Here's the difference: When the British coal miners were out on strike in
the early 1980s, in one region after another they turned to the local LP
branches and those branches mobilized support for them - both money and
also mobilized people for the picket lines. That was a natural development.

In 1999, 2,000 carpenters conducted a wildcat strike in the SF Bay area
against a poor contract that the leadership was shoving down our throats. I
was the chairman of the strike committee that organized that strike. It
would have seemed absolutely weird, a total disconnect, if I or anybody
else had even suggested going to the local Democratic Party or any local
Democrats for help.

The difference, then, is this: When workers rise up, what organizations do
they tend to turn to? What organizations are in their traditions? Which
were developed out of the struggle of workers of the past? In the US, it is
not and never has been the Democratic Party.
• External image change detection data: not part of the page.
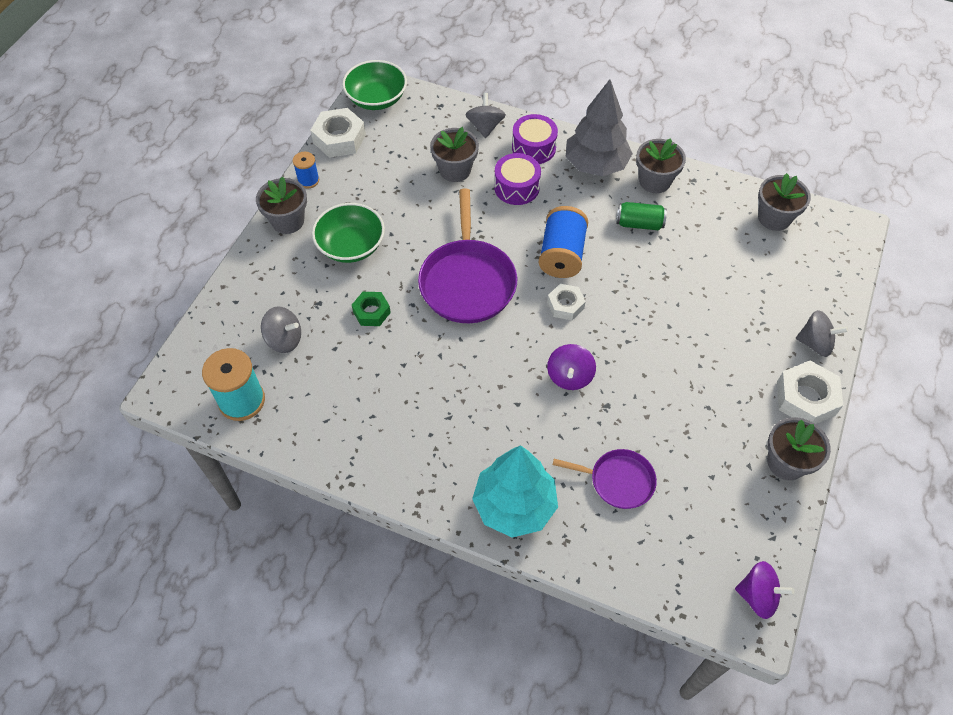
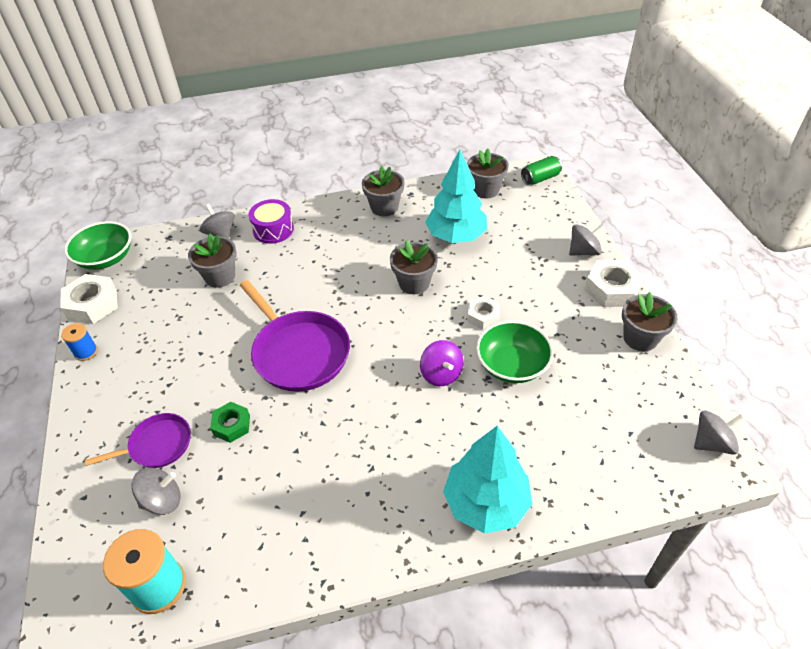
camera: 35 degrees left, 10 degrees down
grey flower pot [256,176,307,234] -> grey flower pot moved to [390,240,438,294]
green bowl [312,203,385,263] -> green bowl moved to [476,321,553,383]
purple drum [494,153,541,205] -> none
blue spool [538,206,588,278] -> none
white nut [547,284,585,320] -> white nut moved to [468,296,500,330]
purple pan [553,449,657,509] -> purple pan moved to [85,413,191,468]
grey tree [566,79,633,176] -> none
green can [617,202,667,230] -> green can moved to [521,156,562,185]
purple spinning top [735,561,794,619] -> grey spinning top [694,410,745,455]
none -> turquoise tree [425,150,487,243]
Yes, workers voted for FDR in
the 1930s, but the most advanced sectors moved time and again to build a
working class alternative - a labor party. It was only the role of the
bureaucrats, starting with John L. Lewis, and of the Communist Party that
prevented a Labor Party from developing at that point. And it is the mass
working class parties that serve as the collective memory of the working
class. It is through these parties that the traditions of the class
struggle are best carried. In fact, it is exactly because of the betrayals
of these parties' leaderships that they have been so weakened and, as a
result, those traditions are so weak.

And today in the US?

Today the Democratic Party serves to obscure that collective memory. It
serves to blur the class divisions. And the "progressive"/liberal wing of
the Democratic Party plays a decisive role in that process.